_PROBLEM A_
Answer these questions about the book review below:
(i) On what date was the Columbia crew lost?
(ii) Which magazine ran Chris Jones's article about Expedition Six?
(iii) In what year did Chris Jones win the National Magazine Award for feature writing?

_READING PASSAGE_

A Story of Life and Death in Space
By Chris Jones

While the world grieved for the Columbia crew lost on Feb. 1, 2003, three lonely men in space had a somewhat more complicated reaction. They were the members of Expedition Six, two Americans and a Russian installed at the International Space Station. They had been there since the previous November, and they were getting ready to come home. But the disaster suspended space travel, so no new crew would arrive to relieve them in the foreseeable future. Suddenly they were stuck in a sci-fi limbo.

This crisis became the basis for an Esquire article in which Chris Jones recreated the experience of the three men: Dr. Donald R. Pettit, Capt. Kenneth D. Bowersox and Nikolai M. Budarin. Mr. Jones focused tightly on this story, giving it both intimacy and suspense. Now, one National Magazine Award later (Mr. Jones won for feature writing in 2005), his longer, less assured version of Expedition Six’s perilous journey has been turned into a book.

Like air in a vacuum, the story told in “Too Far From Home” expands to fill the boundaries it has been given. But it has lost its tight focus and some of its verve. Mr. Jones’s efforts to provide context for Expedition Six yield more generic, less compelling historical detail about both the American and Russian space programs, as well as occasionally inflated prose about the lyrical loneliness of an astronaut’s mission.

“Like every astronaut and every cosmonaut, from the first to the last, they were seen as something alien and wonderful, these ordinary assemblies of skin and tissue that had been turned into artifacts by virtue of the places they had been,” he writes about the Expedition Six members, post-expedition. And: “Between expectation and reality, between flying and falling — between earth and space, between home and away — there will forever remain some kind of gap.” Whatever this is, it isn’t the right stuff.

_PROBLEM B_
Which lines of the records below contain the string "kern"? Copy each of them out, treating case as significant.

_SUPPLIED RECORDS_
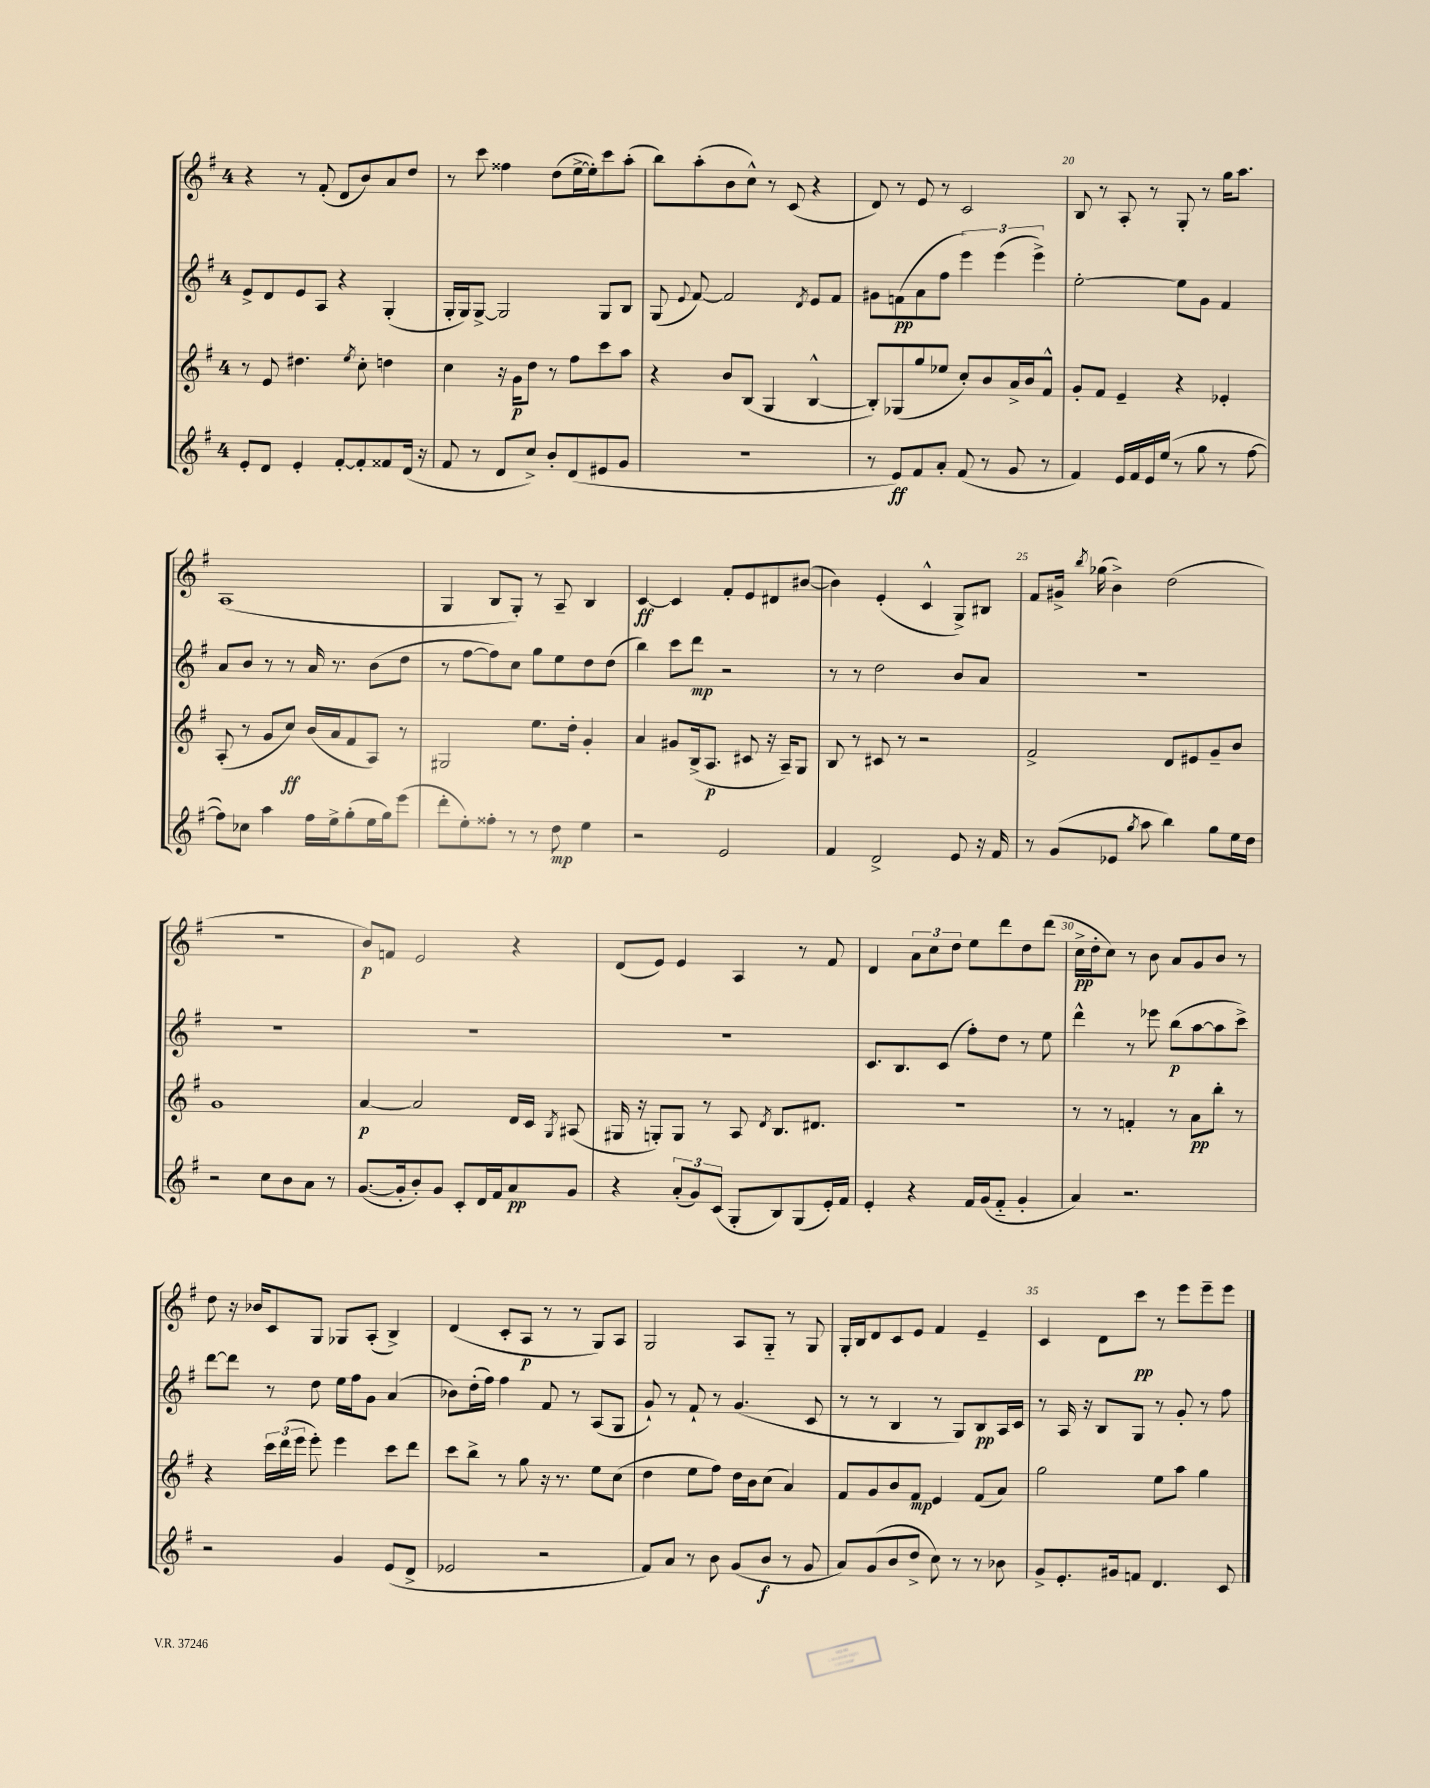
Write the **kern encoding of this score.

**kern	**dynam	**kern	**dynam	**kern	**dynam	**kern	**dynam
*part4	*part4	*part3	*part3	*part2	*part2	*part1	*part1
*staff4	*staff4	*staff3	*staff3	*staff2	*staff2	*staff1	*staff1
*clefG2	*	*clefG2	*	*clefG2	*	*clefG2	*
*k[f#]	*	*k[f#]	*	*k[f#]	*	*k[f#]	*
*M4/4	*	*M4/4	*	*M4/4	*	*M4/4	*
=16	=16	=16	=16	=16	=16	=16	=16
8e'/L	.	8r	.	8e^/L	.	4r	.
8d/J	.	8e/	.	8d/	.	.	.
4e'/	.	4.dd#X\	.	8e/	.	8r	.
.	.	.	.	8A/J	.	(8f#'/	.
[8f#'/L	.	.	.	4r	.	8d/L	.
.	.	8qee/	.	.	.	.	.
8f#'/]	.	8cc'\	.	.	.	8b/)	.
8f##X/	.	4ddn\	.	(4G'/	.	8a/	.
(16d/Jk	.	.	.	.	.	8dd/J	.
16r	.	.	.	.	.	.	.
=17	=17	=17	=17	=17	=17	=17	=17
8f#/	.	4cc\	.	16G'/LL	.	8r	.
.	.	.	.	16G/J)	.	.	.
8r	.	.	.	[8G^/J	.	8ccc\	.
8d/L	.	16r	.	2G/]	.	4ff##X\	.
.	.	16g\KL	p	.	.	.	.
8cc^/J)	.	8dd\J	.	.	.	.	.
8b'/L	.	8r	.	.	.	(8dd\L	.
(8d/	.	8ff#\L	.	.	.	[16ee^\L	.
.	.	.	.	.	.	16ee'\J])	.
8e#X/	.	8ccc\	.	8G/L	.	8ccc\	.
8g/J	.	8aa\J	.	8B/J	.	(8aa'\J	.
=18	=18	=18	=18	=18	=18	=18	=18
1r	.	4r	.	(8G/	.	8bb\L)	.
.	.	.	.	8qqe/	.	.	.
.	.	.	.	[8f#/)	.	(8aa'\	.
.	.	8b/L	.	2f#/]	.	8b\	.
.	.	(8B/J	.	.	.	8cc^^\J)	.
.	.	4G/	.	.	.	8r	.
.	.	.	.	.	.	(8c/	.
.	.	.	.	8qd/	.	.	.
.	.	[4B^^/	.	8e/L	.	4r	.
.	.	.	.	8f#/J	.	.	.
=19	=19	=19	=19	=19	=19	=19	=19
8r	.	8B'/L])	.	8g#X\L	.	8d/)	.
8e/L)	ff	(8G-X/	.	(8fn\	pp	8r	.
8f#/	.	8gg/	.	8a\	.	8e/	.
8a'/J	.	8ee-X/J	.	8ff#\J	.	8r	.
(8f#/	.	8cc'/L)	.	6eee\)	.	2c/	.
8r	.	8b/	.	.	.	.	.
.	.	.	.	(6eee\	.	.	.
8g/	.	16a^/L	.	.	.	.	.
.	.	16b/J	.	.	.	.	.
.	.	.	.	6eee^\)	.	.	.
8r	.	8f#^^/J	.	.	.	.	.
=20	=20	=20	=20	=20	=20	=20	=20
4f#/)	.	8g'/L	.	[2ee'\	.	8B/	.
.	.	8f#/J	.	.	.	8r	.
16e/LL	.	4e~/	.	.	.	8A'/	.
16f#/	.	.	.	.	.	.	.
16e/	.	.	.	.	.	8r	.
(16ee/JJ	.	.	.	.	.	.	.
8r	.	4r	.	8ee\L]	.	8G'/	.
8gg\	.	.	.	8g\J	.	8r	.
8r	.	4e-X'/	.	4f#/	.	16gg\KL	.
.	.	.	.	.	.	8.aa\J	.
[8ff#\	.	.	.	.	.	.	.
!!LO:LB:g=z
=21	=21	=21	=21	=21	=21	=21	=21
8ff#\L])	.	(8A'/	.	8a/L	.	(1A	.
8cc-X\J	.	8r	.	8b/J	.	.	.
4aa\	.	8g/L	.	8r	.	.	.
.	.	8cc/J)	ff	8r	.	.	.
16ff#\LL	.	(16b/LL	.	16a/	.	.	.
16ee^\J	.	16a/J	.	8.r	.	.	.
(8gg'\	.	8f#/	.	.	.	.	.
16ee\L	.	8A/J)	.	(8b\L	.	.	.
16gg\J)	.	.	.	.	.	.	.
(8eee\J	.	8r	.	8dd\J	.	.	.
=22	=22	=22	=22	=22	=22	=22	=22
8ddd'\L	.	2G#X/	.	8r	.	4G/	.
8ee'\)	.	.	.	[8ff#\L	.	.	.
8ff##X'\J	.	.	.	8ff#\])	.	8B/L	.
8r	.	.	.	8cc\J	.	8G'/J)	.
8r	.	8.ee\L	.	8gg\L	.	8r	.
8dd\	mp	.	.	8ee\	.	8A~/	.
.	.	16dd'\Jk	.	.	.	.	.
4ee\	.	4g'/	.	8dd\	.	4B/	.
.	.	.	.	(8dd\J	.	.	.
=23	=23	=23	=23	=23	=23	=23	=23
2r	.	4a/	.	4bb\)	.	[4c/	ff
.	.	8g#X/L	.	8ccc\L	.	4c/]	.
.	.	(16B^/k	.	8ddd\J	mp	.	.
.	.	8.A/J	p	.	.	.	.
2e/	.	.	.	2r	.	8f#'/L	.
.	.	8c#X/	.	.	.	8e/	.
.	.	16r	.	.	.	8d#X/	.
.	.	16A~/KL)	.	.	.	.	.
.	.	8G/J	.	.	.	([8b#X/J	.
=24	=24	=24	=24	=24	=24	=24	=24
4f#/	.	8B/	.	8r	.	4b#\])	.
.	.	8r	.	8r	.	.	.
2d^/	.	8c#X/	.	2dd\	.	(4e'/	.
.	.	8r	.	.	.	.	.
.	.	2r	.	.	.	4c^^/	.
8e/	.	.	.	8b/L	.	8G^/L)	.
16r	.	.	.	8a/J	.	8B#X/J	.
16f#/	.	.	.	.	.	.	.
=25	=25	=25	=25	=25	=25	=25	=25
8r	.	2f#^/	.	1r	.	8f#/L	.
(8g/L	.	.	.	.	.	16g#X^/Jk	.
.	.	.	.	.	.	8qbb/	.
.	.	.	.	.	.	(16gg-X\	.
8e-X/J	.	.	.	.	.	4b^\)	.
8qgg/	.	.	.	.	.	.	.
8aa\	.	.	.	.	.	.	.
4bb\)	.	8d/L	.	.	.	(2dd\	.
.	.	8e#X/	.	.	.	.	.
8gg\L	.	8g~/	.	.	.	.	.
16ee\L	.	8b/J	.	.	.	.	.
16dd\JJ	.	.	.	.	.	.	.
!!LO:LB:g=z
=26	=26	=26	=26	=26	=26	=26	=26
2r	.	1g	.	1r	.	1r	.
8cc\L	.	.	.	.	.	.	.
8b\	.	.	.	.	.	.	.
8a\J	.	.	.	.	.	.	.
8r	.	.	.	.	.	.	.
=27	=27	=27	=27	=27	=27	=27	=27
([8.g/L	.	[4a/	p	1r	.	8b/L)	p
.	.	.	.	.	.	8fn/J	.
16g'/k]	.	.	.	.	.	.	.
8b'/)	.	2a/]	.	.	.	2e/	.
8g/J	.	.	.	.	.	.	.
8c'/L	.	.	.	.	.	.	.
16d/L	.	.	.	.	.	.	.
16f#/J	.	.	.	.	.	.	.
8a/	pp	16d/LL	.	.	.	4r	.
.	.	16c/JJ	.	.	.	.	.
.	.	8qG/	.	.	.	.	.
8g/J	.	(8A#X/	.	.	.	.	.
=28	=28	=28	=28	=28	=28	=28	=28
4r	.	16G#X/	.	1r	.	(8d/L	.
.	.	16r	.	.	.	.	.
.	.	8Gn'/L)	.	.	.	8e/J)	.
(12a'/L	.	8G/J	.	.	.	4e/	.
12g/)	.	.	.	.	.	.	.
.	.	8r	.	.	.	.	.
(12c/J	.	.	.	.	.	.	.
8G'/L	.	8A/	.	.	.	4A/	.
.	.	8qd/	.	.	.	.	.
8B/)	.	8.B/L	.	.	.	.	.
(8G/	.	.	.	.	.	8r	.
.	.	8.d#X/J	.	.	.	.	.
16e'/L)	.	.	.	.	.	8f#/	.
16f#/JJ	.	.	.	.	.	.	.
=29	=29	=29	=29	=29	=29	=29	=29
4e'/	.	1r	.	8.c/L	.	4d/	.
.	.	.	.	8.B/	.	.	.
4r	.	.	.	.	.	12a\L	.
.	.	.	.	.	.	12cc\	.
.	.	.	.	(8c/J	.	.	.
.	.	.	.	.	.	12dd\J	.
16f#/LL	.	.	.	8ff#'\L)	.	8ee\L	.
(16g/J	.	.	.	.	.	.	.
8f#/J	.	.	.	8dd\J	.	8ddd\	.
4g'/	.	.	.	8r	.	8dd\	.
.	.	.	.	8ee\	.	(8ddd\J	.
=30	=30	=30	=30	=30	=30	=30	=30
4a/)	.	8r	.	4ddd^^\	.	16cc^\LL	pp
.	.	.	.	.	.	16dd'\J	.
.	.	8r	.	.	.	8cc\J)	.
2.r	.	4fn'/	.	8r	.	8r	.
.	.	.	.	8eee-X\	.	8b\	.
.	.	8r	.	(8bb\L	p	8a/L	.
.	.	8a\L	pp	[8aa\	.	8g/	.
.	.	8bb'\J	.	8aa\]	.	8b/J	.
.	.	8r	.	8ccc^\J)	.	8r	.
!!LO:LB:g=z
=31	=31	=31	=31	=31	=31	=31	=31
2r	.	4r	.	[8ddd\L	.	8dd\	.
.	.	.	.	8ddd\J]	.	16r	.
.	.	.	.	.	.	16b-X/KL	.
.	.	24ccc\LL	.	8r	.	8c/	.
.	.	(24ddd\	.	.	.	.	.
.	.	24eee\JJ	.	.	.	.	.
.	.	8eee'\)	.	8dd\	.	8G/J	.
4g/	.	4eee\	.	16ee\LL	.	8G-X/L	.
.	.	.	.	16ff#\J	.	.	.
.	.	.	.	8g\J	.	(8A'/J	.
(8e/L	.	8ccc\L	.	(4a/	.	4B^/)	.
8d^/J	.	8ddd\J	.	.	.	.	.
=32	=32	=32	=32	=32	=32	=32	=32
2e-X/	.	8ccc\L	.	8b-X\L)	.	(4d/	.
.	.	8bb^\J	.	(16dd'\L	.	.	.
.	.	.	.	16ff#\JJ)	.	.	.
.	.	8r	.	4ff#\	.	8c'/L	.
.	.	8gg\	.	.	.	8A/J	p
2r	.	16r	.	8f#/	.	8r	.
.	.	8.r	.	.	.	.	.
.	.	.	.	8r	.	8r	.
.	.	8ee\L	.	(8A/L	.	8G/L)	.
.	.	(8cc\J	.	8G/J	.	8A/J	.
=33	=33	=33	=33	=33	=33	=33	=33
8f#/L)	.	4dd\	.	8g`/)	.	2G/	.
8a/J	.	.	.	8r	.	.	.
8r	.	8ee\L	.	8f#`/	.	.	.
8b\	.	8ff#\J)	.	8r	.	.	.
(8g/L	.	16dd\LL	.	(4.g/	.	8A/L	.
.	.	16b\J	.	.	.	.	.
8b/J	f	(8cc\J	.	.	.	8G/J	.
8r	.	4a/)	.	.	.	8r	.
8g/	.	.	.	8c/	.	8G/	.
=34	=34	=34	=34	=34	=34	=34	=34
8a/L)	.	8f#/L	.	8r	.	16G'/LL	.
.	.	.	.	.	.	16B/J	.
(8g/	.	8g/	.	8r	.	8d/	.
8b/	.	8b/	.	4B/	.	8c/	.
8dd^/J	.	8f#/J	mp	.	.	8e/J	.
8cc\)	.	4e/	.	8r	.	4f#/	.
8r	.	.	.	8G/L)	.	.	.
8r	.	(8f#/L	.	8B/	pp	4e~/	.
8b-X\	.	8a/J)	.	16A/L	.	.	.
.	.	.	.	16c/JJ	.	.	.
=35	=35	=35	=35	=35	=35	=35	=35
8g^/L	.	2gg\	.	8r	.	4c/	.
8.e'/	.	.	.	16A/	.	.	.
.	.	.	.	16r	.	.	.
.	.	.	.	8B/L	.	8d\L	.
16g#X/k	.	.	.	.	.	.	.
8fn/J	.	.	.	8G/J	.	8ccc\J	pp
4.d/	.	8ee\L	.	8r	.	8r	.
.	.	8aa\J	.	8g'/	.	8eee\L	.
.	.	4gg\	.	8r	.	8eee~\	.
8c/	.	.	.	8ff#\	.	8eee\J	.
==	==	==	==	==	==	==	==
*-	*-	*-	*-	*-	*-	*-	*-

_EXERCISE OUTPUT A_
(i) Feb. 1, 2003
(ii) Esquire
(iii) 2005

_EXERCISE OUTPUT B_
Write the **kern encoding of this score.
**kern	**dynam	**kern	**dynam	**kern	**dynam	**kern	**dynam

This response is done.